The legal canvas is changing for restrictive covenants imposed on existing employees, with courts in several jurisdictions requiring something beyond continued employment as adequate consideration for a binding noncompete agreement.
States requiring something extra—beyond continued at-will employment—include Hawaii, Kentucky, Minnesota, Missouri, Montana, New Hampshire, North Carolina, Oregon, Pennsylvania, South Carolina, Texas, Virginia, Washington, West Virginia, Wisconsin, and Wyoming. The consideration needed to satisfy this requirement can take various forms, such as a cash bonus, specialized training, a promotion, or a raise at the time the employee is asked to sign the noncompete agreement.
More Is Needed
In Missouri, for example, a federal district court held that at-will employment alone, or the continuation thereof, is insufficient consideration for a noncompete agreement in that state, as the employer makes no “legally enforceable promise to do or refrain from doing anything that it is not already entitled to do” (Durrell v. Tech Elecs. Inc., No. 4:16 CV 1367 CDP, 2016 BL 380008 (E.D. Mo. 2016)).
For midstream noncompete agreements to be enforceable in Pennsylvania, courts have specified that employers must provide “new” and valuable consideration. Examples listed by one court included “a promotion, a change from part-time to full-time employment, or even a change to a compensation package of bonuses, insurance benefits, and severance benefits” (Socko v. Mid-Atl. Sys. of CPA Inc., 633 Pa. 555, 126 A.3d 1266, 40 IER Cases 1568 (2015)).
The New York Supreme Court, interpreting Delaware Law, refused to enforce a noncompete clause that was incorporated into a stock option agreement because it lacked adequate consideration. The court found that the agreement’s promise of continued employment was illusory and thus no right was ever conferred upon the employee (NBTY Inc. v. Vigliante, 49 Misc. 3d 1216(A), 26 N.Y.S.3d 725 (Sup. Ct. 2015)).
Meanwhile, a state appeals court in Illinois said continued employment could qualify as adequate consideration, but only if an individual being asked to enter into a noncompete agreement had already been employed for at least two years (Fifield v. Premier Dealer Servs. Inc., 2013 IL App (1st) 120327, 373 Ill. Dec. 379, 993 N.E.2d 938, 35 IER Cases 1826 (2013)).
That decision from the Appellate Court for the First District hasn’t led to a bright-line two-year rule throughout Illinois, as other courts have focused on different factors in determining whether sufficient consideration was given to enforce a restrictive covenant (see, for example, R.J. O'Brien & Assocs. v. Williamson, 2016 IER Cases 76624, 2016 BL 76624 (N.D. Ill. 2016)).

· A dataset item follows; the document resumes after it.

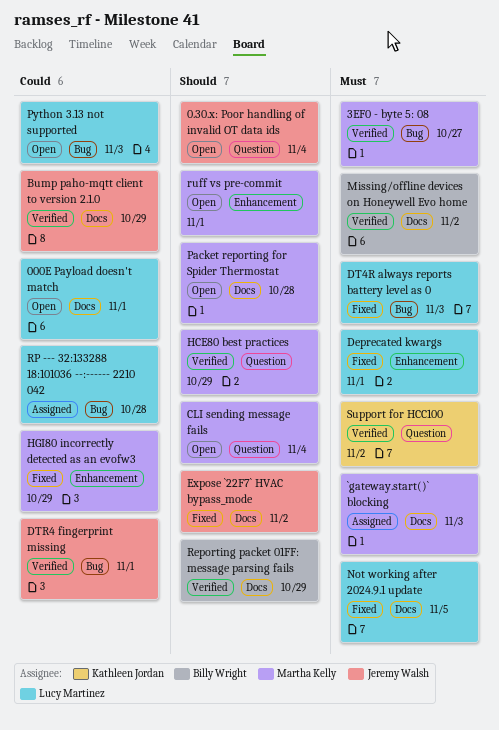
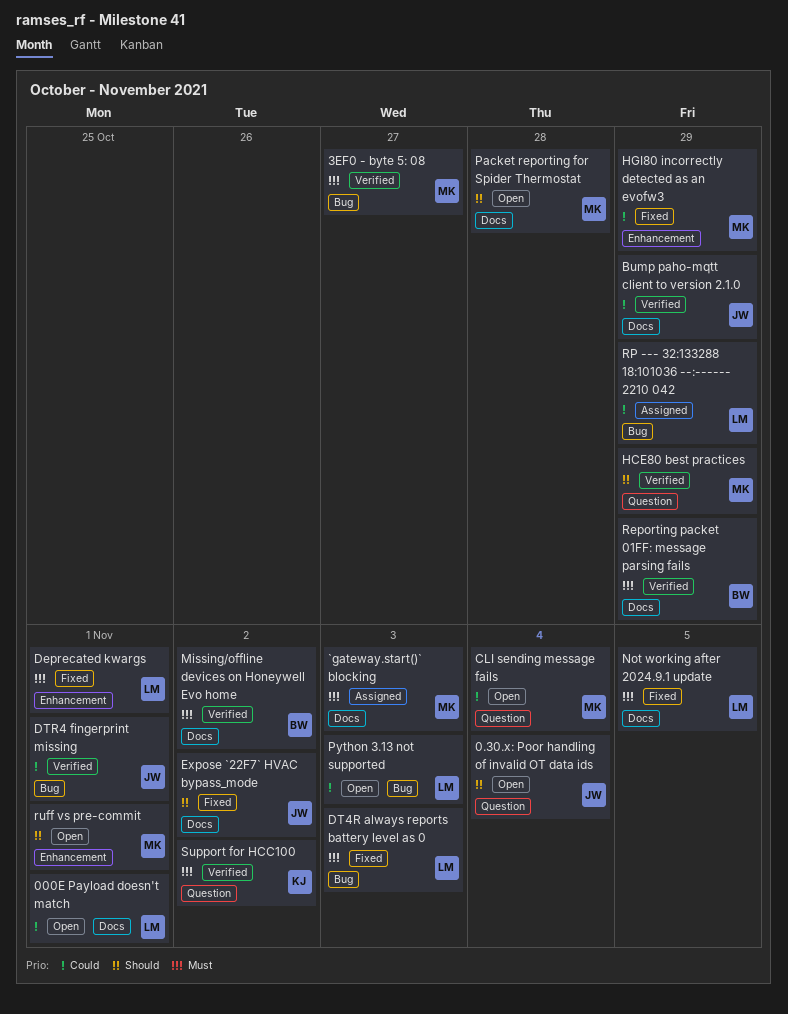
CLI sending message fails, priority: Should -> Could
Reporting packet 01FF: message parsing fails, priority: Should -> Must
RP --- 32:133288 18:101036 --:------ 2210 042, due: Oct 28 -> Oct 29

Here’s another important side note with respect to Illinois: the state’s Freedom to Work Act has barred noncompete agreements for “low-wage workers” since Jan. 1, 2017. Under the pay threshold contained in the law, noncompetes are permitted if employees earn more than $13 an hour or a higher minimum wage rate that applies to them under federal, state, or local law.
Caution in California
When it comes to restrictive covenants, California doesn’t just limit enforceability. The state prohibits noncompete agreements altogether, and, with recent law changes, it allows employees to sue an employer that tries to enforce a noncompete agreement against them.
California also scrutinizes choice of law and forum selection provisions found within restrictive covenants. Under Section 925 of the California Labor Code, which went into effect Jan. 1, 2017, employers can’t impose contractual provisions on employees “who primarily reside in the state of California” that would either: (a) require them to adjudicate a claim outside the state of California, when the claim itself arose inside of the state; or (b) deprive them of the protections of California law when the claim itself arose inside the state of California.
The only way these types of contractual provisions may be enforced is if the parties to the agreement, represented by counsel, stipulate that Section 925 doesn’t apply.
How Midstream Agreements Differ
Noncompetes for new hires are a different story, since the initial offer of a job, replete with salary and benefits, typically satisfies the requirement for providing consideration in return for the individual’s promise not to take company information or customers to a competing business.
But for midstream noncompetes, employers and their counsel must pay close attention to the issue of what constitutes sufficient consideration in certain states, or they may find themselves unable to enforce an agreement that was supposed to provide protection against competitive threats posed by a departing employee.